TASK TO COMPLETE:
Reproduce, word for word, the passage of the crunchscrape page below, starting with "GitHub - BraveLittleRoaster/crunchscrape: scrape" and going on through "available to export.".

EXTRACT PROVIDED:
GitHub - BraveLittleRoaster/crunchscrape: scrape crunchbase

Installation

!! Before running, make sure you have Selenium webdriver for Firefox installed and added to PATH !! This code will automatically do this for you if you don't have it already.

Install with python3 setup.py install

Configuration

Before running the scraper you should setup what columns you want to have exported. I'd just go ahead and check all of them. Crunchbase saves your view on your account. For example, if you want to see Deal Info >> Price, you can login and check the box and then check "apply changes". Upon next login, all sessions will have that column available to export.

Login to your account and navigate here
Click "Edit View"
Select what columns you want the scraper to automate exporting and click "Apply Changes"

Once you've done this you'll be set to run the scraper.

Usage

usage: Based CrunchBase Scraper [-h] [-v] [-iL INLIST] [-s SEARCH] [-w WORKERS] [-d DOWNLOAD_DIR] [--http-proxy HTTP_PROXY] [--https-proxy HTTPS_PROXY] [--socks-proxy SOCKS_PROXY]
                                [--proxy-user PROXY_UNAME] [--proxy-pass PROXY_PASS] -u UNAME -p PWD [--parse] [--filters FILTERS] [--domainlist]

optional arguments:
  -h, --help            show this help message and exit
  -v                    Enable verbose output. Ex: -v, -vv, -vvv
  -iL INLIST, --input-list INLIST
                        Input list of searches to perform
  -s SEARCH, --search SEARCH
                        Perform a singular search on the 'Acquirer' filter.

RECORDED INFORMATION:

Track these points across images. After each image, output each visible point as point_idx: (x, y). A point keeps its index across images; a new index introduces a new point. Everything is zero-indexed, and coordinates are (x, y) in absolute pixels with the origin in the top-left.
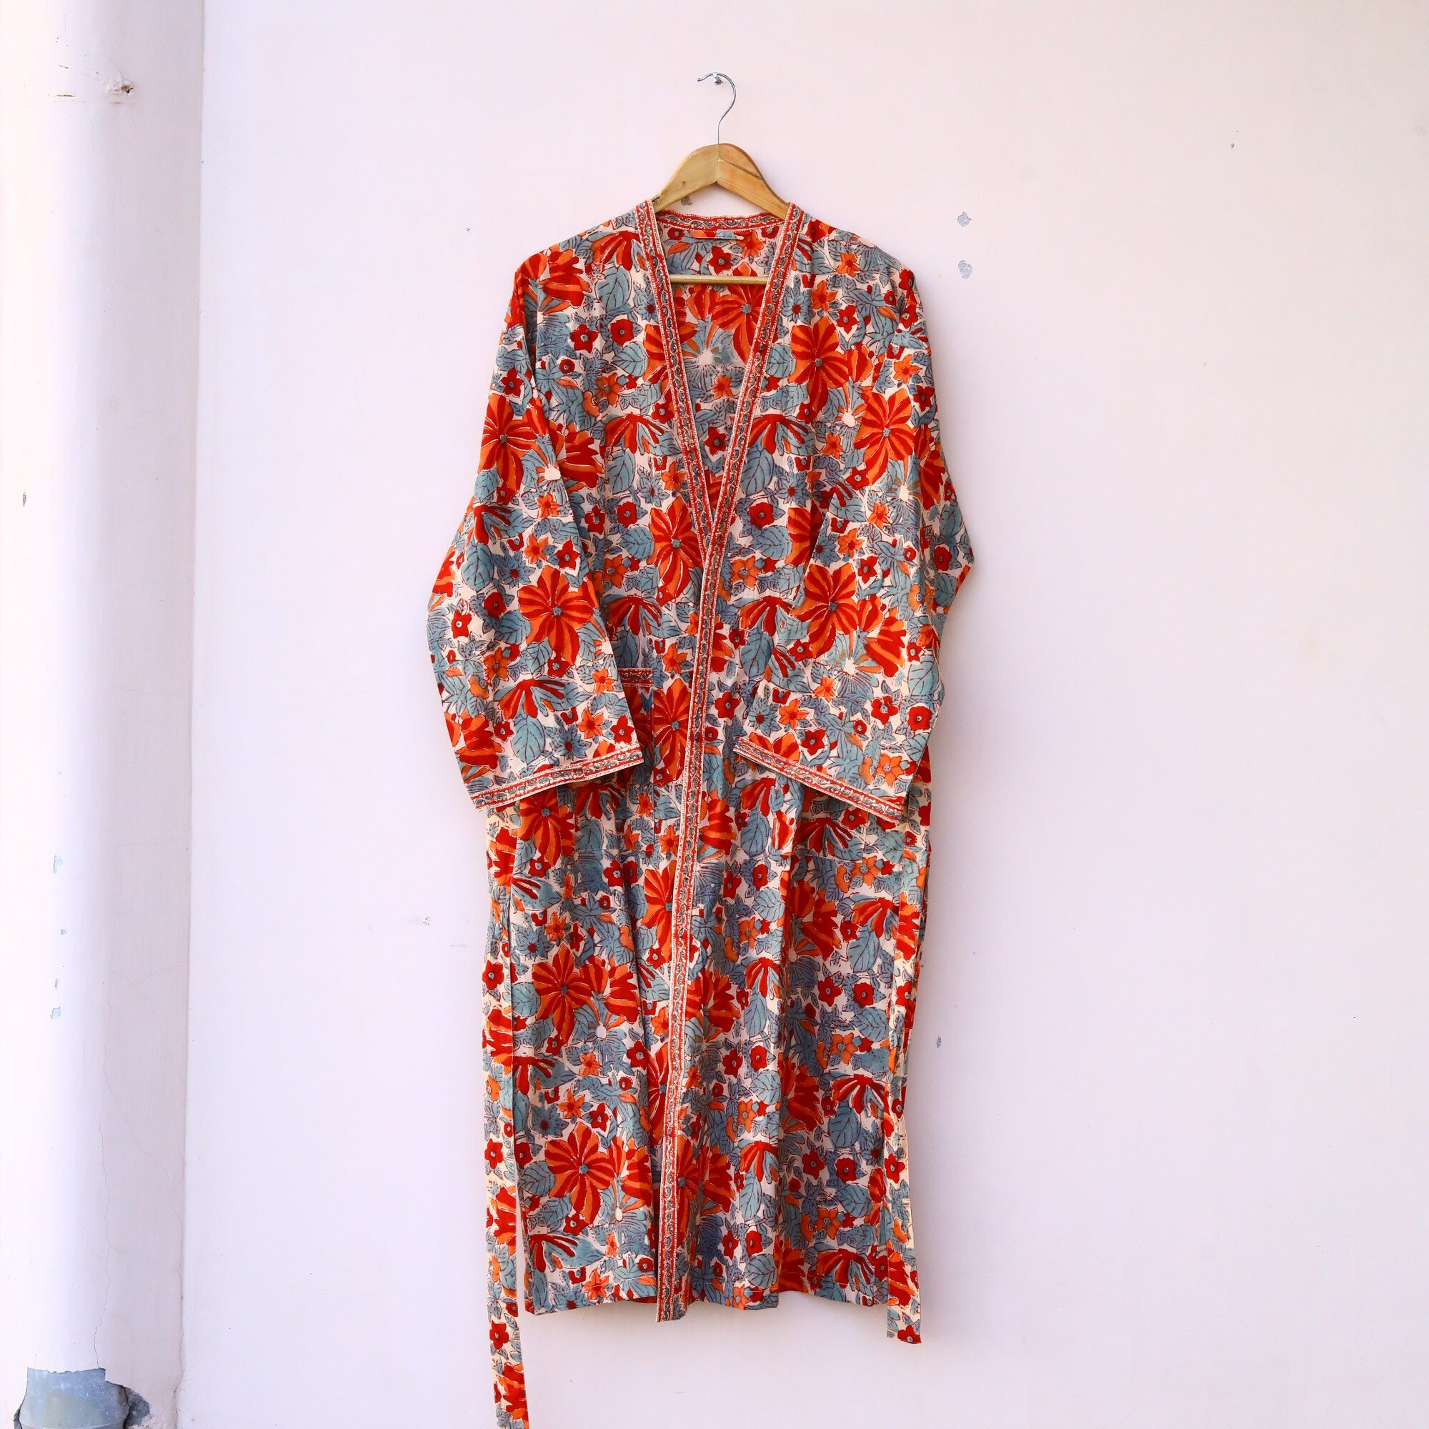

RESULT OF THE TASK:
GitHub - BraveLittleRoaster/crunchscrape: scrape crunchbase

Installation

!! Before running, make sure you have Selenium webdriver for Firefox installed and added to PATH !! This code will automatically do this for you if you don't have it already.

Install with python3 setup.py install

Configuration

Before running the scraper you should setup what columns you want to have exported. I'd just go ahead and check all of them. Crunchbase saves your view on your account. For example, if you want to see Deal Info >> Price, you can login and check the box and then check "apply changes". Upon next login, all sessions will have that column available to export.